At the heart of the confusion is a provision in France’s 2026 budget affecting payments to the tax office, the Direction générale des finances publiques (DGFiP).
A reading of the clause shows it clearly targets professionals and businesses; the government has signalled that businesses are expected to use electronic transfers and online systems.
Some reports have suggested that from 2027, individuals will no longer be able to pay taxes by cheque. Yet when we posed the question to the DGFiP they were explicit: there will be no outright refusal of cheques in 2027 for private individuals.
What is changing is the infrastructure.
France has steadily dismantled its cheque-processing network. Centres in Lille and Créteil have already closed. The last remaining processing site, in Rennes, is scheduled to shut in summer 2027 when its outsourcing contract expires.
Rather than reinvest in declining cheque infrastructure, the tax administration has chosen to accelerate digital alternatives.
But withdrawing dedicated cheque-processing facilities is not the same as banning cheques outright.
Cheque use in France has collapsed over the past quarter-century. In 2000, cheques accounted for 37.5 percent of transactions. Today, they represent roughly 2 percent.
When it comes specifically to tax payments, income tax and property tax account for only about one million cheque payments projected for 2025 — a tiny fraction of total transactions.
Far more numerous are local public service bills — school canteens, water services and other municipal charges — where around 33 million cheque payments are still expected in 2025, down from 39 million in 2024. It is these local payments that are most directly affected by the disappearance of cheque identification slips.

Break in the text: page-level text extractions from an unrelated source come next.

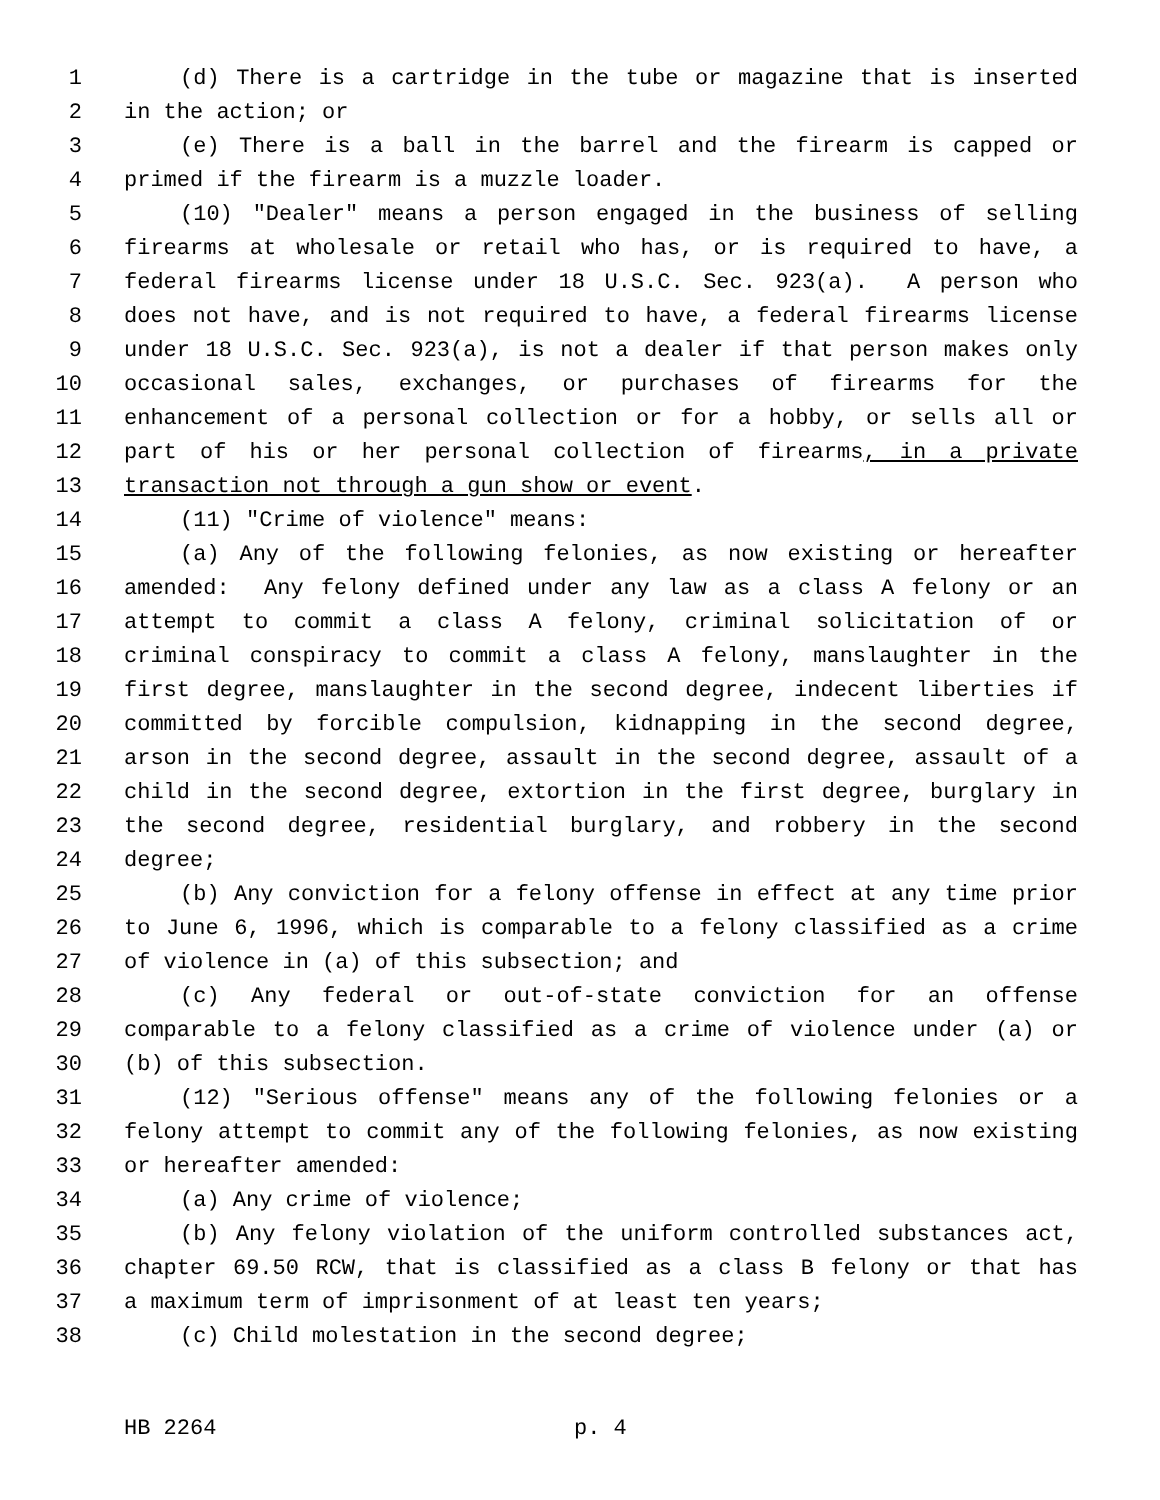1 (d) There is a cartridge in the tube or magazine that is inserted
2 in the action; or
3 (e) There is a ball in the barrel and the firearm is capped or
4 primed if the firearm is a muzzle loader.
5 (10) "Dealer" means a person engaged in the business of selling
6 firearms at wholesale or retail who has, or is required to have, a
7 federal firearms license under 18 U.S.C. Sec. 923(a). A person who
8 does not have, and is not required to have, a federal firearms license
9 under 18 U.S.C. Sec. 923(a), is not a dealer if that person makes only
10 occasional sales, exchanges, or purchases of firearms for the
11 enhancement of a personal collection or for a hobby, or sells all or
12 part of his or her personal collection of firearms, in a private
13 transaction not through a gun show or event.
14 (11) "Crime of violence" means:
15 (a) Any of the following felonies, as now existing or hereafter
16 amended: Any felony defined under any law as a class A felony or an
17 attempt to commit a class A felony, criminal solicitation of or
18 criminal conspiracy to commit a class A felony, manslaughter in the
19 first degree, manslaughter in the second degree, indecent liberties if
20 committed by forcible compulsion, kidnapping in the second degree,
21 arson in the second degree, assault in the second degree, assault of a
22 child in the second degree, extortion in the first degree, burglary in
23 the second degree, residential burglary, and robbery in the second
24 degree;
25 (b) Any conviction for a felony offense in effect at any time prior
26 to June 6, 1996, which is comparable to a felony classified as a crime
27 of violence in (a) of this subsection; and
28 (c) Any federal or out-of-state conviction for an offense
29 comparable to a felony classified as a crime of violence under (a) or
30 (b) of this subsection.
31 (12) "Serious offense" means any of the following felonies or a
32 felony attempt to commit any of the following felonies, as now existing
33 or hereafter amended:
34 (a) Any crime of violence;
35 (b) Any felony violation of the uniform controlled substances act,
36 chapter 69.50 RCW, that is classified as a class B felony or that has
37 a maximum term of imprisonment of at least ten years;
38 (c) Child molestation in the second degree;
HB 2264 p. 4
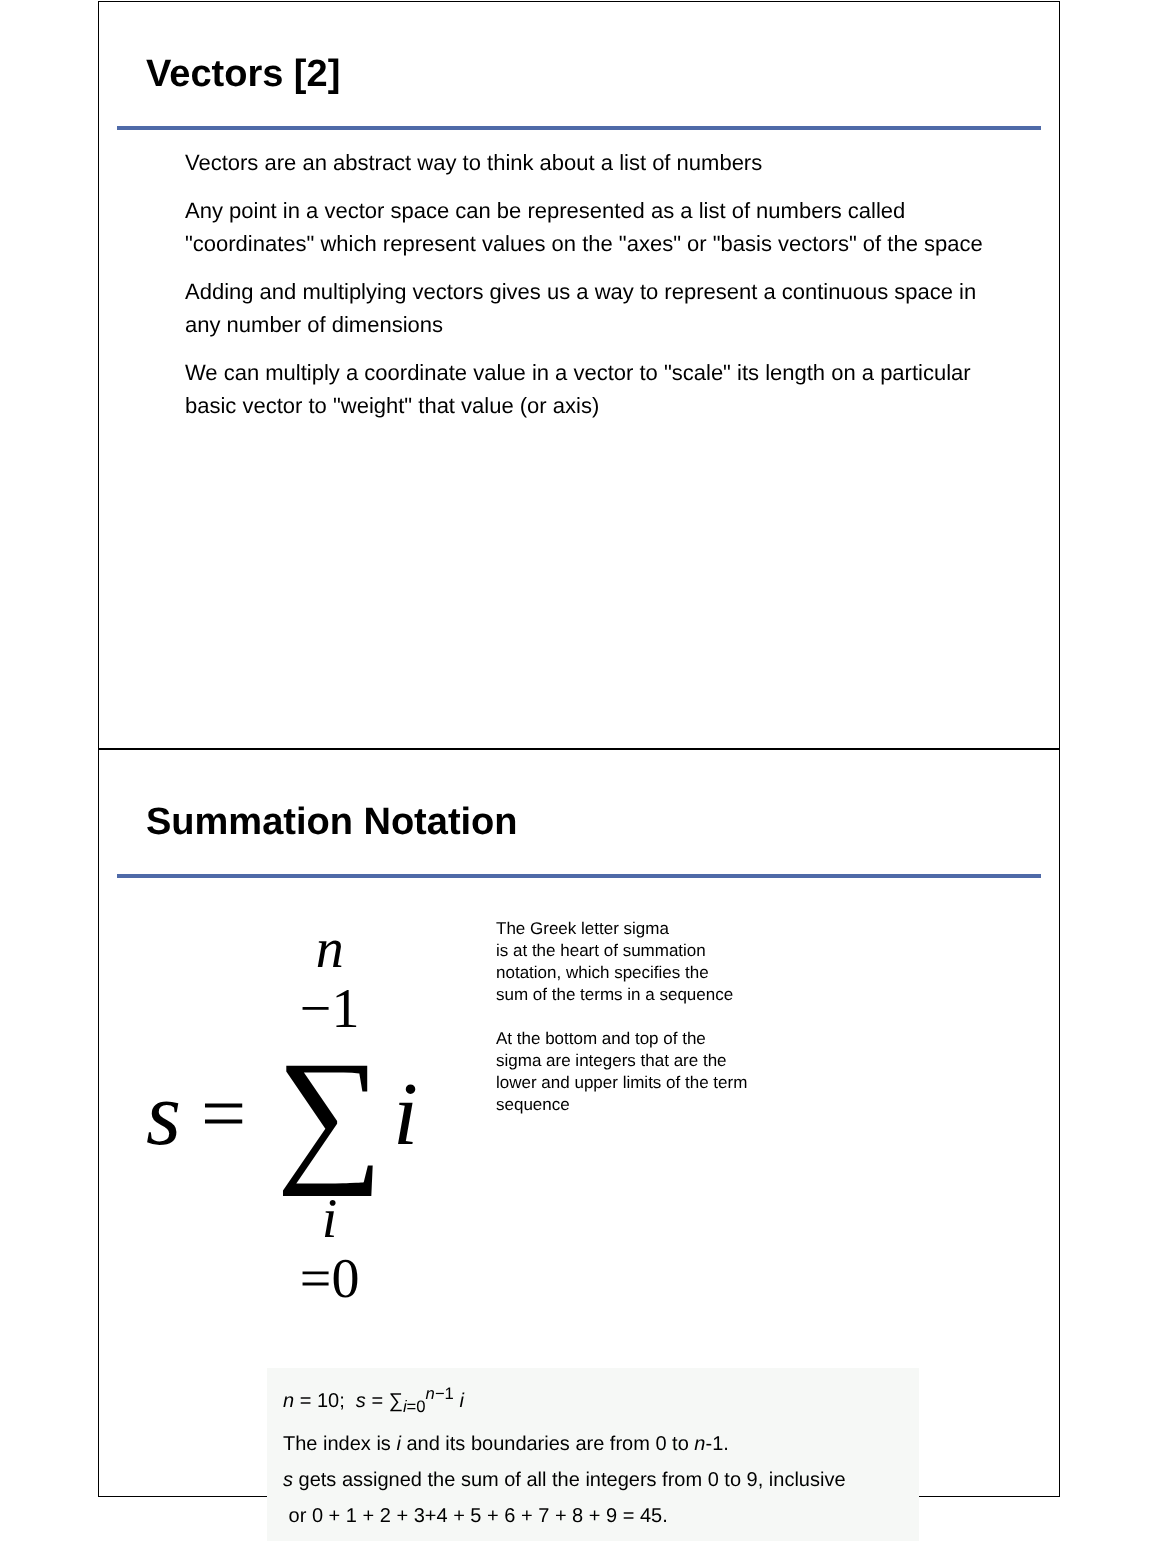Vectors [2]
Vectors are an abstract way to think about a list of numbers
Any point in a vector space can be represented as a list of numbers called "coordinates" which represent values on the "axes" or "basis vectors" of the space
Adding and multiplying vectors gives us a way to represent a continuous space in any number of dimensions
We can multiply a coordinate value in a vector to "scale" its length on a particular basic vector to "weight" that value (or axis)
Summation Notation
s =
n
−1
∑
i
=0
i
The Greek letter sigma
is at the heart of summation
notation, which specifies the
sum of the terms in a sequence
At the bottom and top of the
sigma are integers that are the
lower and upper limits of the term
sequence
n = 10; s = ∑<sub>i=0</sub><sup>n−1</sup> i
The index is i and its boundaries are from 0 to n-1.
s gets assigned the sum of all the integers from 0 to 9, inclusive
or 0 + 1 + 2 + 3+4 + 5 + 6 + 7 + 8 + 9 = 45.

The French tax system already offers multiple alternatives through the official portal impots.gouv.fr:
Online payment via personal account
Standard bank transfer
TIP SEPA interbank payment orders
Card or cash payments (up to €300 at authorised tobacconists or tax offices)
Two digital tools are being expanded:
PayFiP, which allows taxpayers to validate a pre-filled transfer directly through their online banking platform.
Wero, a European instant transfer system operating via mobile phone.
The administration argues these systems are simpler, faster and more secure. A redesigned unified portal, “Mon espace Finances publiques”, is also planned to centralise access to tax and local public service bills.